DeepDrive
self-driving car AI
Motivation
Self-driving cars are poised to become the most impactful
technology of the 21st century.
Yet, to work on them, you must be in one of the few companies
who have taken on the task.
Even then, you would be working in isolation from
other groups doing the same thing.
This does not have to be the case.
Linux,
PostGres,
and
ROS
are just a few examples of a different approach --
where companies, researchers, and individuals work together on
foundational technology
to provide a common platform for bringing better products to
market.
DeepDrive aims to be such a platform for self-driving cars
powered by deep learning.
By combining a highly realistic driving simulation
with hooks for perception and control,
DeepDrive gives anyone with a computer the opportunity to build
better self-driving cars.
The current generation of self-driving cars struggles in an
urban setting at speeds above 25mph,
requiring people to be ever-ready at the wheel.
This problem is aggravated by the high risk of getting into an
accident
and the resultant limitation of testing new approaches on real
roads.
Modern video-games like GTAV, however, present a world
where you can test self-driving car AI’s in large complex urban
areas replete with
realistic roads, weather, pedestrians, cyclists, and vehicles
with zero risk or cost.
Another important advantage of this type of simulation
is that you can quickly run the car through a barrage of
safety critical situations,
some of which may only occur every several million
miles in reality. This dramatically decreases the time involved
in properly vetting cars while giving transparency to the
decisions different types of AI's will make.
The high fidelity and vast open world provided by
GTAV also presents the most complex virtual
RL environment to date for testing sensorimotor AI.

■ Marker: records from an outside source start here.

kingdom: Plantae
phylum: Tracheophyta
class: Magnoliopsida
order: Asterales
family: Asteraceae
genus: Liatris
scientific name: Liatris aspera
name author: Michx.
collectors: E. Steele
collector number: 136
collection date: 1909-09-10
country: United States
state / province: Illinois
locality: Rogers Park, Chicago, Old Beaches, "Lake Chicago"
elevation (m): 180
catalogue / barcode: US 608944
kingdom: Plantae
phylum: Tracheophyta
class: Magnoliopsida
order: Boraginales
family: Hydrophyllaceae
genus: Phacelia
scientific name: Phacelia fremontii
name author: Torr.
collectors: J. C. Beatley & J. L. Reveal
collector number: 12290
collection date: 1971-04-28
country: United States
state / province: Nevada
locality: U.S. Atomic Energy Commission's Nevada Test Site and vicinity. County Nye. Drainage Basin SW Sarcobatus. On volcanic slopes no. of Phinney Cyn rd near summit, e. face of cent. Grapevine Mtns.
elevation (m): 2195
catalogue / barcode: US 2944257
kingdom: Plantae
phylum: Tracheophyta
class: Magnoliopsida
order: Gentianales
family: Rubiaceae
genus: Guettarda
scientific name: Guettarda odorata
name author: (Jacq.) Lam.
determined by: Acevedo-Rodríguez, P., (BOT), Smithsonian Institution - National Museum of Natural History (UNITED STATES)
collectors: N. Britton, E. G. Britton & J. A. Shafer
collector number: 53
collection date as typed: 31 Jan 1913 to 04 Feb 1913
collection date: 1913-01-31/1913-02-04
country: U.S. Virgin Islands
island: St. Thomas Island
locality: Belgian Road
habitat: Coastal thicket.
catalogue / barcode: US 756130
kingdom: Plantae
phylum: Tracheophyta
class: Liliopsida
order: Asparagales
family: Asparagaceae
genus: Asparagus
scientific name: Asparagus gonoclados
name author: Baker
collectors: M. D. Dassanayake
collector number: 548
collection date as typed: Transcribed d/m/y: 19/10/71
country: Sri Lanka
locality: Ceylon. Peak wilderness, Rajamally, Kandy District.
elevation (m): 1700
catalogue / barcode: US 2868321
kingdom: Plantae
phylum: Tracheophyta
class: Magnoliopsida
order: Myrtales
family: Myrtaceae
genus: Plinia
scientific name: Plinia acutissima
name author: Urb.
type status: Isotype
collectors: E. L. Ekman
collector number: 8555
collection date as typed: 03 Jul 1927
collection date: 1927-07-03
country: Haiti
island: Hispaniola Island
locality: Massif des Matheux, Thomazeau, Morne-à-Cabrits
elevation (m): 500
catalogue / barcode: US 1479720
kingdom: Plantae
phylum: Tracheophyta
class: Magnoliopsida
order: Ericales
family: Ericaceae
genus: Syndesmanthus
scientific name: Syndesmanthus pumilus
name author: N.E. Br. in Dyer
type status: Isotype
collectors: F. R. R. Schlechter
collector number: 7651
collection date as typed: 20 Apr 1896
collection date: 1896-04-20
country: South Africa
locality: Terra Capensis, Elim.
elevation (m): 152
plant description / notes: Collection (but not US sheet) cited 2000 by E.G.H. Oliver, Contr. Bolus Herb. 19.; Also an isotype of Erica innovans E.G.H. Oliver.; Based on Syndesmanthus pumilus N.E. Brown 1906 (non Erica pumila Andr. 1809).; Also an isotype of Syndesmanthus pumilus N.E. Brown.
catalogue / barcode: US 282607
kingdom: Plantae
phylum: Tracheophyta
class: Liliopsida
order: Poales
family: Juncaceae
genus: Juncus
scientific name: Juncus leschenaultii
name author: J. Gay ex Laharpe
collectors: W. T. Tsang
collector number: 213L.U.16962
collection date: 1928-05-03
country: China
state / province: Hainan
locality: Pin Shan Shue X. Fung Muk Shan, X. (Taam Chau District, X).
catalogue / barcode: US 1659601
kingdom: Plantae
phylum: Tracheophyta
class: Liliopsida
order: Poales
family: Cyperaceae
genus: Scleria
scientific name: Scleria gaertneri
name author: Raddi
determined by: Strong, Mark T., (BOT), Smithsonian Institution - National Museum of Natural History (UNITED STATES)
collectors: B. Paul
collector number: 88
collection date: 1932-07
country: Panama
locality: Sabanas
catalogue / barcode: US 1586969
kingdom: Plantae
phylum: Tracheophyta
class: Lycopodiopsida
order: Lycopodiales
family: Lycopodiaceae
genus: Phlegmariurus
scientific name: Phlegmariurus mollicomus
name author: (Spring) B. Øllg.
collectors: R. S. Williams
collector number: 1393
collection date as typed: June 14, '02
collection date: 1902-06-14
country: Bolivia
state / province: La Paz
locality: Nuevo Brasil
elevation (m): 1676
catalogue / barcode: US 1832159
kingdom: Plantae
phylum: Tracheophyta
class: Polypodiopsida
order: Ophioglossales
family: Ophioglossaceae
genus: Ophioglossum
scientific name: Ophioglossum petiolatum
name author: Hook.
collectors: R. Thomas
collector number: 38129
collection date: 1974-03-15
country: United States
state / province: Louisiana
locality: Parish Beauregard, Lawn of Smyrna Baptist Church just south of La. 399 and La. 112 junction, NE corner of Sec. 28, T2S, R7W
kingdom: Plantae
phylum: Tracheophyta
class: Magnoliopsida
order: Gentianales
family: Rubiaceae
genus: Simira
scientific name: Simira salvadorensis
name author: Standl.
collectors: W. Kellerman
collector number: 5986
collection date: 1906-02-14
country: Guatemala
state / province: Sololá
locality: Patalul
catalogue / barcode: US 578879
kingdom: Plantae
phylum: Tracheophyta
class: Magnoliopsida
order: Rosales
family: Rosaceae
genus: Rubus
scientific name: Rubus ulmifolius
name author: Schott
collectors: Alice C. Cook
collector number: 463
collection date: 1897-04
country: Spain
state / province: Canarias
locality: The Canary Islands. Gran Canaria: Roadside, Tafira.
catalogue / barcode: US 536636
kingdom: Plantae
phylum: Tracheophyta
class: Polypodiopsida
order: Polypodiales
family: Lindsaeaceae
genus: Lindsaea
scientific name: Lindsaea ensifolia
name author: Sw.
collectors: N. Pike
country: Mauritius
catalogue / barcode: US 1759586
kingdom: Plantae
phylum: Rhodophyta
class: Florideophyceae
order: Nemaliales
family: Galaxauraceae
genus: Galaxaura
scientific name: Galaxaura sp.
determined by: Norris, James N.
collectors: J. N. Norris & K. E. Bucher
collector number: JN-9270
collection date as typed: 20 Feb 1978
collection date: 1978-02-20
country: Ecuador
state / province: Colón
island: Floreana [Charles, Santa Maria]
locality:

This allows a new level of
testing for safety in AI as existing environments don’t offer
the same opportunities for
reward hacking,
distributional shift,
and negative side effects.
Finally, developing self-driving cars
out in the open provides a level of transparency not usually
seen in AI applications and in an area where it is crucial to
have visibility into both the safety and correctness of the
system.
Baseline model
An initial 8-layer neural net with the AlexNet architecture
is being made available as well as the dataset it was trained
on.
Training was done on raw image input from a
forward mounted camera regressed
against steering, throttle, yaw, and forward-speed control
values produced by an in-game AI.
This model is able to steer the car to stay in the lane,
stop for other cars, and works well in a variety of weather
and lighting conditions as shown below:
Demo
Download
Work is in progress on an amazon machine image as well as
integration with
OpenAI Gym to facilitate easy experimentation in
the simulator.
Please let me know what other types of setups and environments
you'd like support for at craigdeepdrive.io.
Tips and Tricks
- Adding examples of course correction to the training data is crucial. NVIDIA does this by simulating rotation of real-world images, and ALVINN created its own simulation for adding variety to its training. Since we are already in simulation, course correction can be added by stopping recording, steering the car off course, and recording actions and images taken during course correction. This was done at three levels of severity. Levels one and two consisted of driving the car with a previous model for one and two seconds respectively, then recording corrective actions taken by the in-game AI. The most severe level consisted of performing a random action (hard right, hard left, brake, or strong accelerate) and relinquishing control to the in-game AI after 230ms.
- Training takes less than one day on a GeForce 980 starting from pretrained imagenet weights using 0.002 as the base learning rate and decaying by 10x when performance plateaus. See the model for all hyperparameters used.
- Don’t mirror images without mirroring targets. Horizontally asymmetric targets like steering, rotational velocity, and direction need to be negated in order to correlate with mirrored images. Mirroring was not done in the initial release, but is likely a good direction for improved generalization.
- Predicting steering, speed, etc.. ahead-of-time works by adding future targets to the last fully connected layer, but causes more overfitting (e.g. 2x worst test performance with 3 frames, or 775ms, of advance data). So if you predict the future, it's probably a good idea to add more regularization. Only the current desired state of the vehicle is output by the intial model, however support for arbitrary prediction duration is provided.
- Feeding the current steering, speed, etc… as input to the net causes overreliance on these inputs vs. the images, so follow advice from ALVINN and feed random values to these units during early stages of training so that the image garners more influence over the output. This was also not done in the initial release, however examples are provided on how to do so.
- DeepDriving at Princeton suggests that detecting lane markers and other cars for determining the desired steering and throttle is a more tractable strategy than directly inferring steering and throttle from the image. It’s possible to get lane and nearby car location from GTAV for this approach although it is not yet implemented.
- The car currently has no preference for turning left or right and will wobble until a certain direction is obvious. To combat this, adversarial manipulation of input pixels could be used to perturbate activations towards a desired duration.
- Reinforcement learning is a very promising direction for future improvement. A DQN was attempted before supervised learning, but the agent developed unsatisfactorily circuitous paths to a goal given on-road/off-road and distance based rewards. Using supervised pre-training and more precise rewards will likely improve this.